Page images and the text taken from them
↓

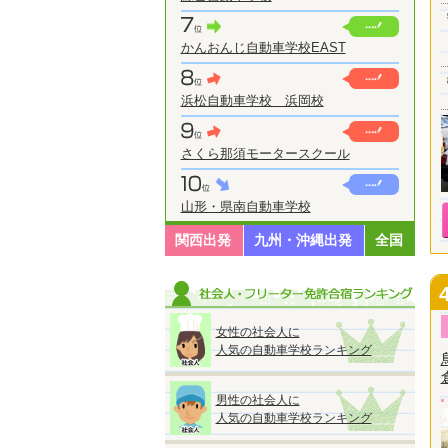
かんおんじ自動車学校EAST
浜松自動車学校 浜岡校
さくら那須モータースクール
山形・県南自動車学校
関西出発
九州・沖縄出発
全国
女性の社会人に
人気の自動車学校ランキング
男性の社会人に
人気の自動車学校ランキング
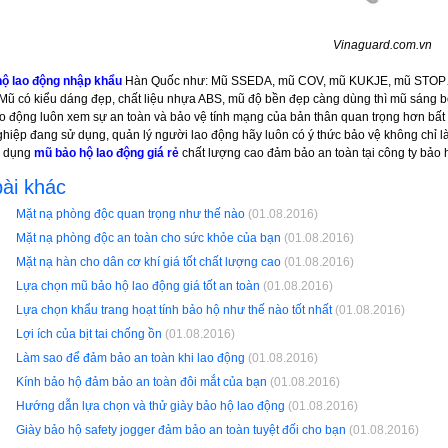
Vinaguard.com.vn
hộ lao động nhập khẩu
Hàn Quốc như: Mũ SSEDA, mũ COV, mũ KUKJE, mũ STOP… đ
ũ có kiểu dáng đẹp, chất liệu nhựa ABS, mũ độ bền đẹp càng dùng thì mũ sáng b
o động luôn xem sự an toàn và bảo vệ tính mạng của bản thân quan trọng hơn bất k
hiệp đang sử dụng, quản lý người lao động hãy luôn có ý thức bảo vệ không chỉ l
ử dụng
mũ bảo hộ lao động giá rẻ
chất lượng cao đảm bảo an toàn tại công ty bảo 
ài khác
Mặt nạ phòng độc quan trọng như thế nào
(01.08.2016)
Mặt nạ phòng độc an toàn cho sức khỏe của bạn
(01.08.2016)
Mặt nạ hàn cho dân cơ khí giá tốt chất lượng cao
(01.08.2016)
Lựa chọn mũ bảo hộ lao động giá tốt an toàn
(01.08.2016)
Lựa chọn khẩu trang hoạt tính bảo hộ như thế nào tốt nhất
(01.08.2016)
Lợi ích của bịt tai chống ồn
(01.08.2016)
Làm sao để đảm bảo an toàn khi lao động
(01.08.2016)
Kính bảo hộ đảm bảo an toàn đôi mắt của bạn
(01.08.2016)
Hướng dẫn lựa chọn và thử giày bảo hộ lao động
(01.08.2016)
Giày bảo hộ safety jogger đảm bảo an toàn tuyệt đối cho bạn
(01.08.2016)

↑

▶ [ASSIGNMENT] Copy out all the text in these rows line for line without changing anything, and leave the pictures out.

▶ [SOLUTION FOR THIS TASK]
かんおんじ自動車学校EAST
浜松自動車学校 浜岡校
さくら那須モータースクール
山形・県南自動車学校
関西出発
九州・沖縄出発
全国
女性の社会人に
人気の自動車学校ランキング
男性の社会人に
人気の自動車学校ランキング
Vinaguard.com.vn
hộ lao động nhập khẩu
Hàn Quốc như: Mũ SSEDA, mũ COV, mũ KUKJE, mũ STOP… đ
ũ có kiểu dáng đẹp, chất liệu nhựa ABS, mũ độ bền đẹp càng dùng thì mũ sáng b
o động luôn xem sự an toàn và bảo vệ tính mạng của bản thân quan trọng hơn bất k
hiệp đang sử dụng, quản lý người lao động hãy luôn có ý thức bảo vệ không chỉ l
ử dụng
mũ bảo hộ lao động giá rẻ
chất lượng cao đảm bảo an toàn tại công ty bảo 
ài khác
Mặt nạ phòng độc quan trọng như thế nào
(01.08.2016)
Mặt nạ phòng độc an toàn cho sức khỏe của bạn
(01.08.2016)
Mặt nạ hàn cho dân cơ khí giá tốt chất lượng cao
(01.08.2016)
Lựa chọn mũ bảo hộ lao động giá tốt an toàn
(01.08.2016)
Lựa chọn khẩu trang hoạt tính bảo hộ như thế nào tốt nhất
(01.08.2016)
Lợi ích của bịt tai chống ồn
(01.08.2016)
Làm sao để đảm bảo an toàn khi lao động
(01.08.2016)
Kính bảo hộ đảm bảo an toàn đôi mắt của bạn
(01.08.2016)
Hướng dẫn lựa chọn và thử giày bảo hộ lao động
(01.08.2016)
Giày bảo hộ safety jogger đảm bảo an toàn tuyệt đối cho bạn
(01.08.2016)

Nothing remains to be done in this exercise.